═════ Source passage ═════

When you expatriate employees abroad, it is important to define clearly the new contractual arrangements between the employer and the employee prior to the employee’s departure. The annex to the work contract, called in French “avenant au contrat de travail” will differ whether the employee is seconded, expatriated or working under a new local contract in the host location. The only common points to all these different situations is that you must make an annex to the work contract that leaves to work abroad.
The goal of this section is to provide you with the necessary reflex to chose the type of annex or “avenant”, the specificities of this annex which we believe need to be clearly addressed (and which are common to all contracts amendments), as well as any particularities or mistakes to avoid when writing this annex to the work contract.
It is most often recommended to maintain a work contract with the home firm to which you add an annex or “avenant”. The key point is to always respect the labor laws of the host country while remaining subject to the home country labor laws, the firm’s home specific rules “accords d’entreprise” and the mobility rules applicable within the company.
However, we will differentiate five different types of annex to the work contract.
The home country contract remains applicable during the secondment. The main amendment of a secondment contract is the section concerning “social security protection”. Indeed, the employee seconded remains subject to the French mandatory social security scheme of his home country. Therefore, this clause must be clearly identified and must corresponds to the definitions provided by the totalization agreements signed with other countries or with the European agreements signed on social security matters if you are seconded an employee within Europe.
In case of a secondment, the employee remains subject to the decisions taken by his home employer and must follow management requests of the home employer. For this reason, a clause must clearly identify that the employee maintains his obligations with his home employer.

═════ Provided information ═════

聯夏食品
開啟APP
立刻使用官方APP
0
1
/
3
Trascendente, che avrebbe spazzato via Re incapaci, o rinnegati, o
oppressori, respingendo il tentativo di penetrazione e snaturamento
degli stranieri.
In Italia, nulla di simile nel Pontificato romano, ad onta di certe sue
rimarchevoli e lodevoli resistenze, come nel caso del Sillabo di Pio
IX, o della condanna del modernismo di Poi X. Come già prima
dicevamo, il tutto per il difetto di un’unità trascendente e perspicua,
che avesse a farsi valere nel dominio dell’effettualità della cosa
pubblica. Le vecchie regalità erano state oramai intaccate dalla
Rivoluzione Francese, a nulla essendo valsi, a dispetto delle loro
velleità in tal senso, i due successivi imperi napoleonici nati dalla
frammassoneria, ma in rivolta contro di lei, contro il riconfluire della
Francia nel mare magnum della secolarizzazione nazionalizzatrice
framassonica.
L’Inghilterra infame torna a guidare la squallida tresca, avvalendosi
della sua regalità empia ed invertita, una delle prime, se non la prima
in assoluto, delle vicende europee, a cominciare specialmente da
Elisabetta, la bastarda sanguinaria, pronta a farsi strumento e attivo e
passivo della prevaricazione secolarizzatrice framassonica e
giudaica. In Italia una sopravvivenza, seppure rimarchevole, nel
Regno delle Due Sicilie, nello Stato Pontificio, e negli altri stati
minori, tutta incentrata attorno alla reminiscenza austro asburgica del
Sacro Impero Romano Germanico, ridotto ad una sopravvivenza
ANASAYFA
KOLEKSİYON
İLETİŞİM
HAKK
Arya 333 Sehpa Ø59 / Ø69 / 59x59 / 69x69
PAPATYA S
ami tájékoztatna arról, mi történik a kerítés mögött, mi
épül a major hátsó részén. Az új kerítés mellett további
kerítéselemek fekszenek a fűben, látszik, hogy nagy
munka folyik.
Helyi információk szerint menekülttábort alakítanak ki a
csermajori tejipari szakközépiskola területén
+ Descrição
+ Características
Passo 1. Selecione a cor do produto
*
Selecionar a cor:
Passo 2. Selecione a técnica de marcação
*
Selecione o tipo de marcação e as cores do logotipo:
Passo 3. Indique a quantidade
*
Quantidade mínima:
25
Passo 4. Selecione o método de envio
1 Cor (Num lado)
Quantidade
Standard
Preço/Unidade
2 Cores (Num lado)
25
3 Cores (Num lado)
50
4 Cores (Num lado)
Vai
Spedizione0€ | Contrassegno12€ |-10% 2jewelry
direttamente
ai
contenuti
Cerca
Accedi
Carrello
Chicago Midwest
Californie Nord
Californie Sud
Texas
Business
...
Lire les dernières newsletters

═════
═════ Provided information ═════

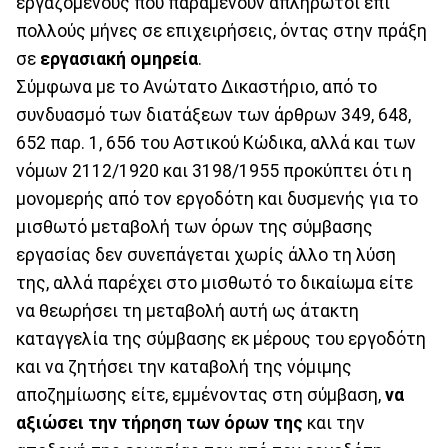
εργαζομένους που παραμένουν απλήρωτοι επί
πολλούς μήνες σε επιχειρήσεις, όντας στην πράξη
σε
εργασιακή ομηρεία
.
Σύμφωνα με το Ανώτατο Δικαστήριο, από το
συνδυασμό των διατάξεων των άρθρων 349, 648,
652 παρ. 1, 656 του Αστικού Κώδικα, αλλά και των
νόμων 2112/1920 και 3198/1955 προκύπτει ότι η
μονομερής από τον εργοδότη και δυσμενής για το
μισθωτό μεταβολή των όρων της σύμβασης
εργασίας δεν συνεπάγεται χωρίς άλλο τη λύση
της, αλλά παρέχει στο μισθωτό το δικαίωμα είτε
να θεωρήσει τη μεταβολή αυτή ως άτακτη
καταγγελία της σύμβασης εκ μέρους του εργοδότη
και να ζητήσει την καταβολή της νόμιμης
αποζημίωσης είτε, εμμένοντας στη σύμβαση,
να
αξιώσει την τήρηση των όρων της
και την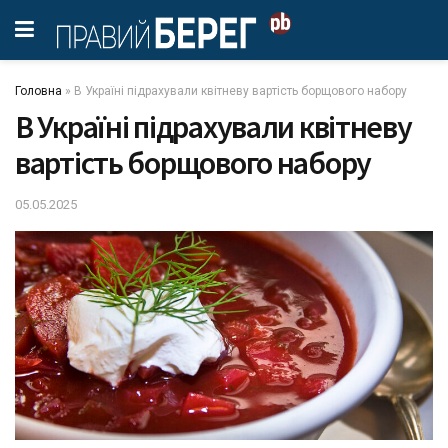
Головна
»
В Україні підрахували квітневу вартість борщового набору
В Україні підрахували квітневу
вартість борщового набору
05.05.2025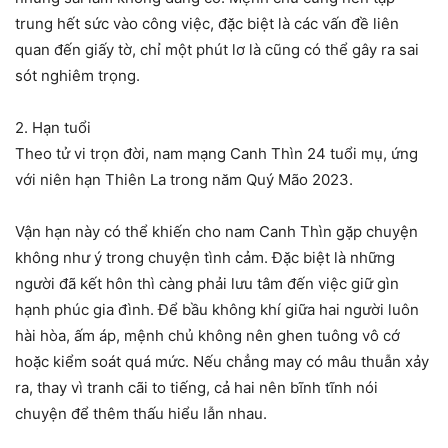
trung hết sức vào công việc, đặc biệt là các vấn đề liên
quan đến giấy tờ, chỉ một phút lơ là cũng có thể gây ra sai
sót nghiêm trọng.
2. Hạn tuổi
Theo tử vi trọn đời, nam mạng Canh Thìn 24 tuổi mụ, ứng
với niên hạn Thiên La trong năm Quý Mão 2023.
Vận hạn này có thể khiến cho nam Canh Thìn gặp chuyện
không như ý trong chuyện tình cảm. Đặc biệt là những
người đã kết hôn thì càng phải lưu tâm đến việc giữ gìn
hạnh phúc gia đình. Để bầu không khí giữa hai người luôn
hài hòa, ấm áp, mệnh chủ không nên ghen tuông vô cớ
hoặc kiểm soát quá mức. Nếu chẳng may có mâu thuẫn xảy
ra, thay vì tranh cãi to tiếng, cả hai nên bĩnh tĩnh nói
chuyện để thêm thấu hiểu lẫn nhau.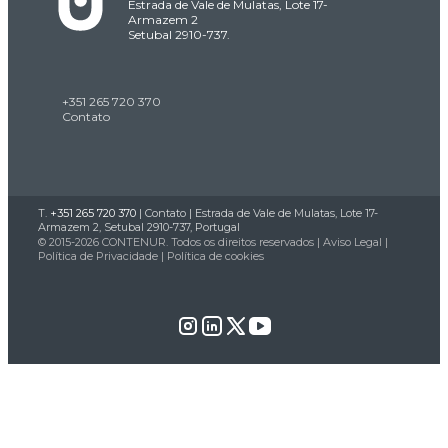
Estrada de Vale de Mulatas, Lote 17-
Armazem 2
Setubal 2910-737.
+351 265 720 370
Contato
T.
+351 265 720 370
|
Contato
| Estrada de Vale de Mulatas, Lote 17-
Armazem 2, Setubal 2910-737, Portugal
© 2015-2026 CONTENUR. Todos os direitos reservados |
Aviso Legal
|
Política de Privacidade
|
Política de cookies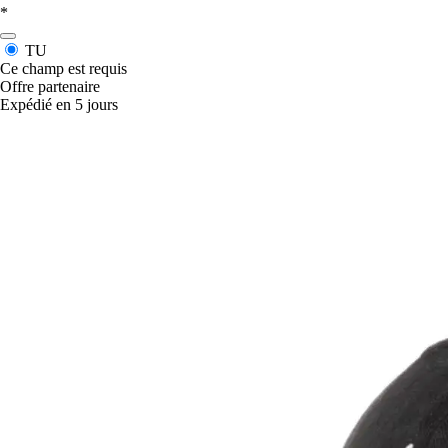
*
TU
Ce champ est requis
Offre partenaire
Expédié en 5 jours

═════
═════ Provided information ═════

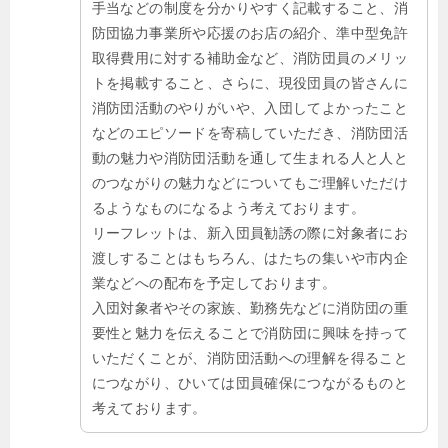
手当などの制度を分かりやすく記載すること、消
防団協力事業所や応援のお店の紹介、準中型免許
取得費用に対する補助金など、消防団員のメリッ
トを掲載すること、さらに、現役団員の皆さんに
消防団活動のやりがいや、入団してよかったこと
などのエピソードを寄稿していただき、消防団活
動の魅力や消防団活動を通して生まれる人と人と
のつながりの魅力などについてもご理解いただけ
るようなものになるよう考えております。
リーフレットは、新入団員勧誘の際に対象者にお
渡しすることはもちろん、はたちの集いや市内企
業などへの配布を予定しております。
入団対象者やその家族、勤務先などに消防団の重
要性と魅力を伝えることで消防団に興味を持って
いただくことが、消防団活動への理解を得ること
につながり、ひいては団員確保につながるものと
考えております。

═════

Answer these from the text on work contract annexes for employees sent abroad:
(a) What is the French term given for the annex to the work contract?
(b) How many different types of annex to the work contract does the text say it will differentiate?
(c) What is named as the main amendment of a secondment contract?

(a) "avenant au contrat de travail"
(b) Five
(c) The section concerning "social security protection"